** DATA SHOWN follows **
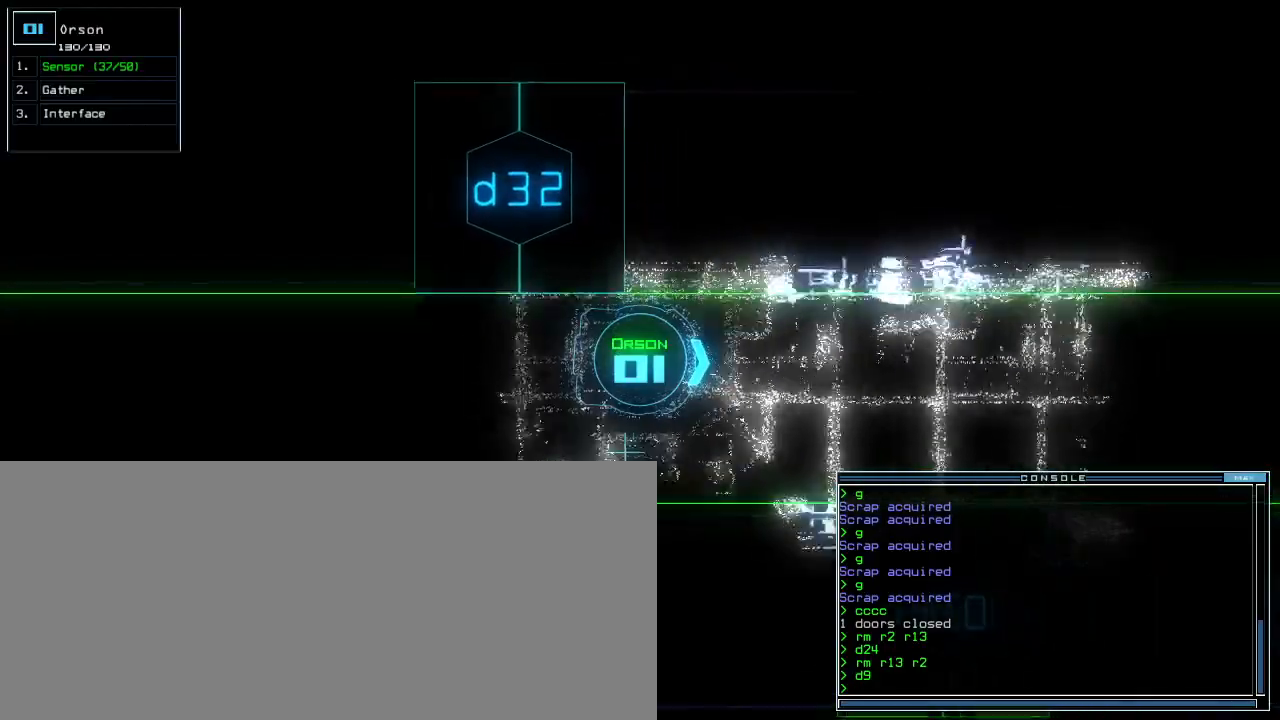
{"keys": ["up"], "events": []}
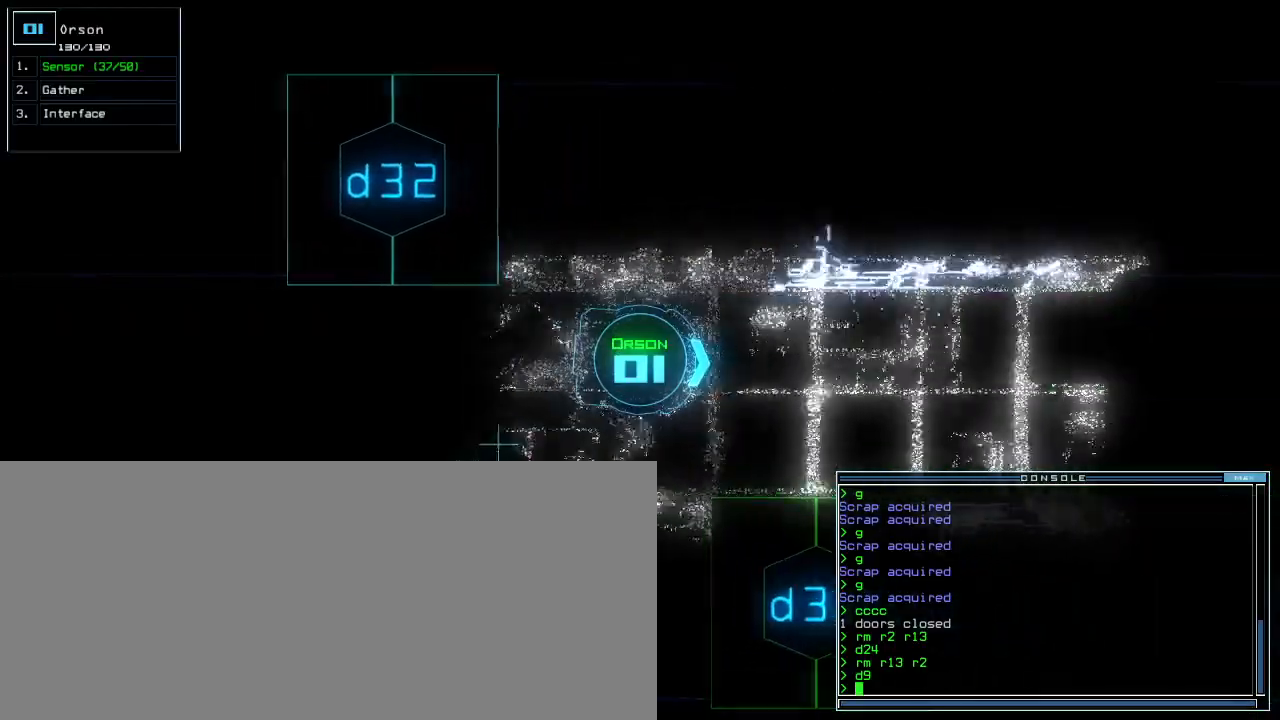
{"keys": ["up"], "events": []}
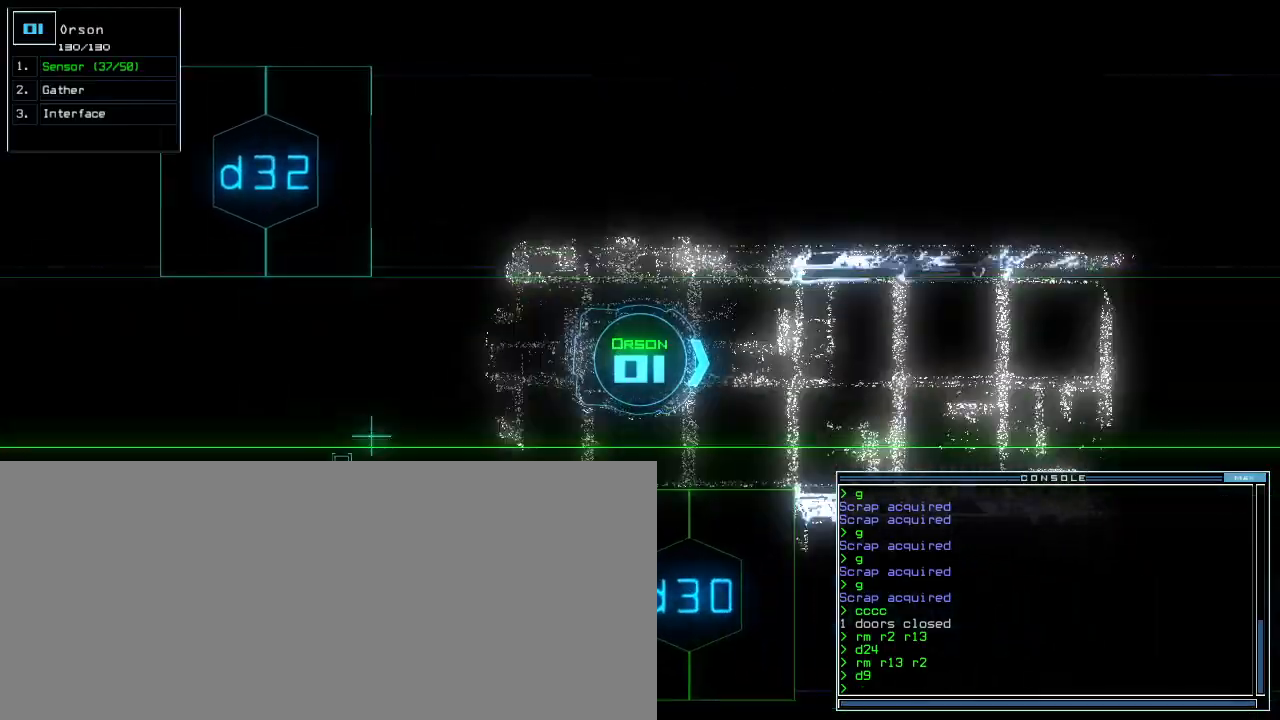
{"keys": ["up"], "events": []}
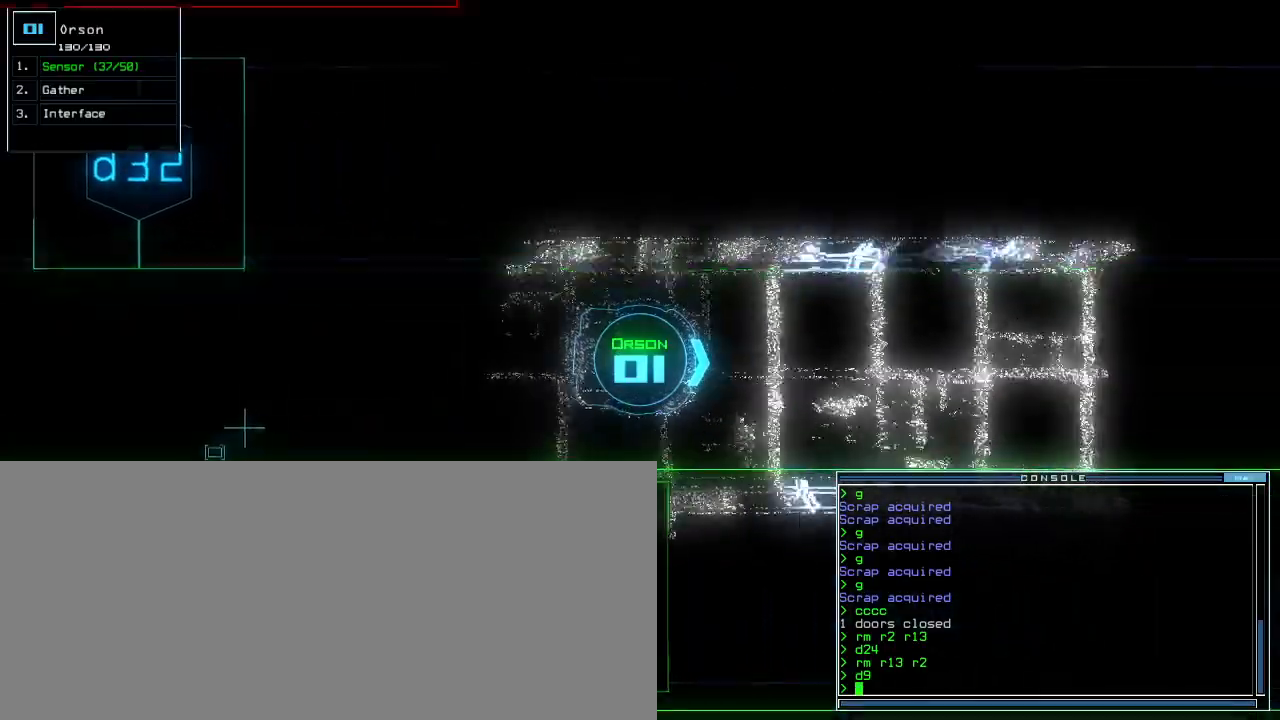
{"keys": ["up"]}
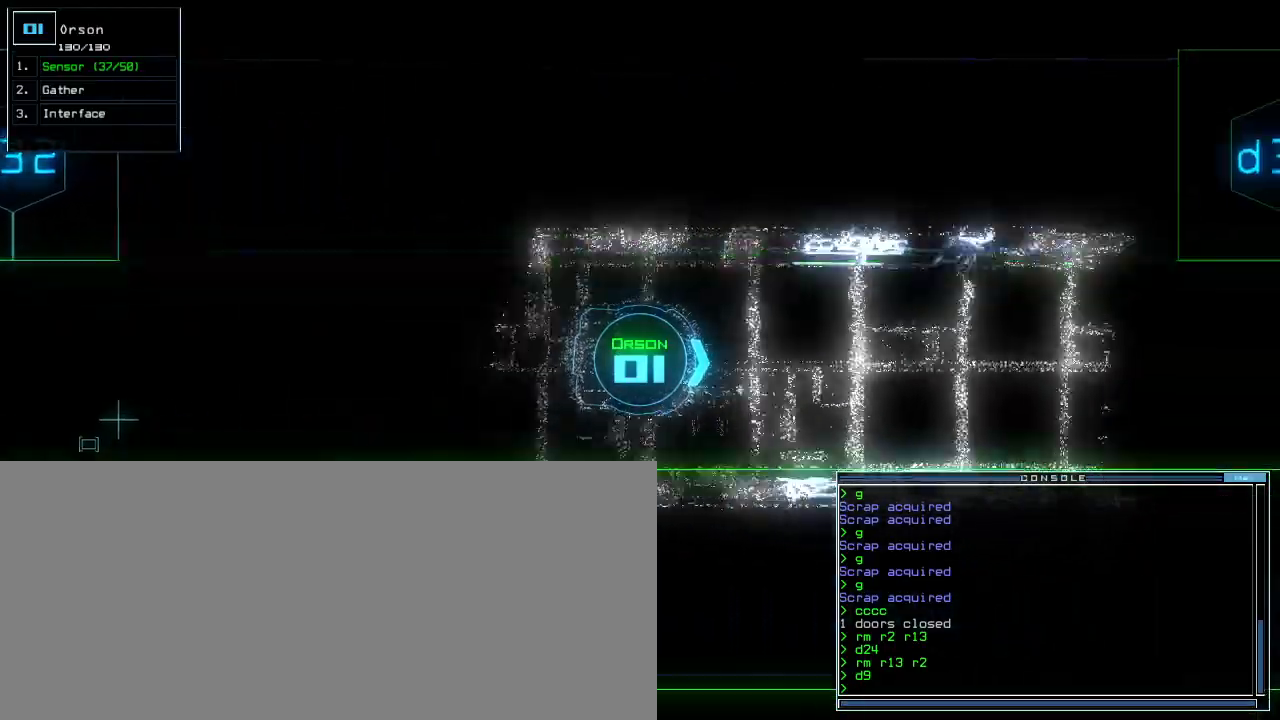
{"keys": ["t", "up"], "events": [[367, "s", "down"], [450, "s", "up"], [483, "t", "down"]]}
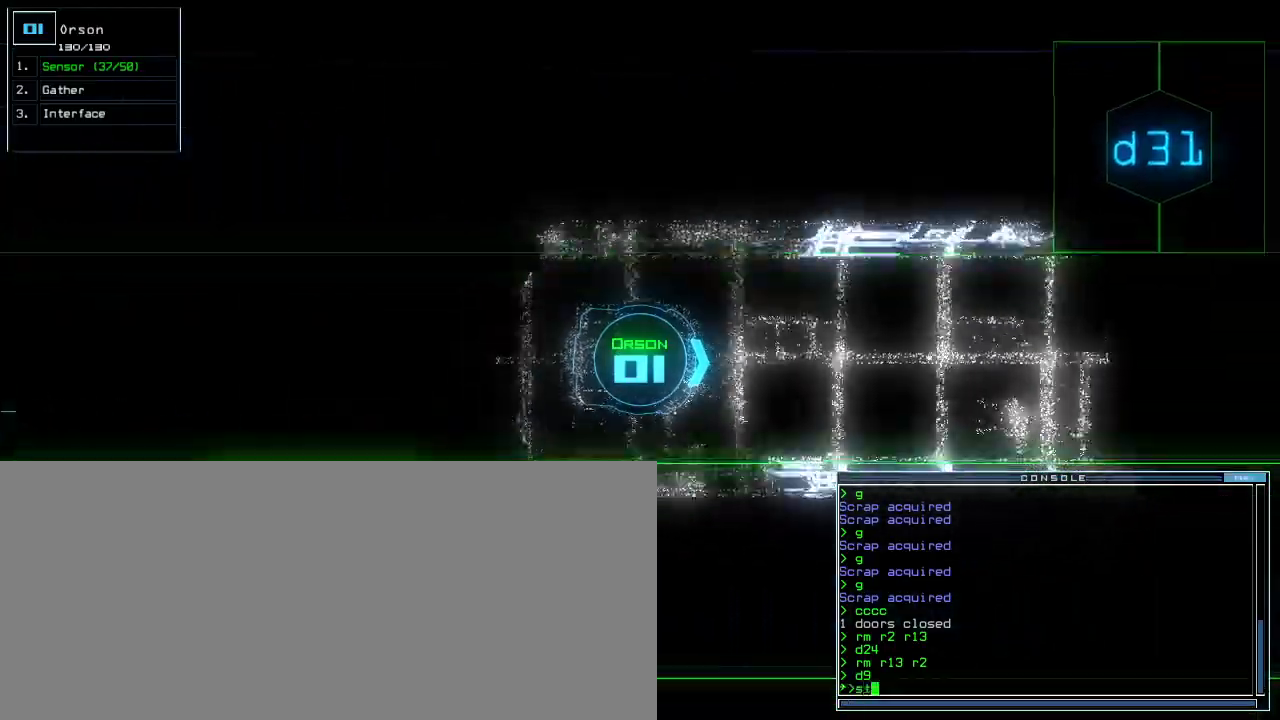
{"keys": ["up"], "events": [[67, "a", "down"], [67, "t", "up"], [150, "a", "up"], [150, "return", "down"], [250, "return", "up"], [317, "y", "down"], [333, "y", "up"], [400, "left", "down"], [483, "left", "up"]]}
** End of DATA SHOWN **
### THE TASK
The entries are to be written out in full and exactly, apart from the pictures.

### EXERCISE SOLUTION
{"keys": ["up"], "events": []}
{"keys": ["up"], "events": []}
{"keys": ["up"], "events": []}
{"keys": ["up"]}
{"keys": ["t", "up"], "events": [[367, "s", "down"], [450, "s", "up"], [483, "t", "down"]]}
{"keys": ["up"], "events": [[67, "a", "down"], [67, "t", "up"], [150, "a", "up"], [150, "return", "down"], [250, "return", "up"], [317, "y", "down"], [333, "y", "up"], [400, "left", "down"], [483, "left", "up"]]}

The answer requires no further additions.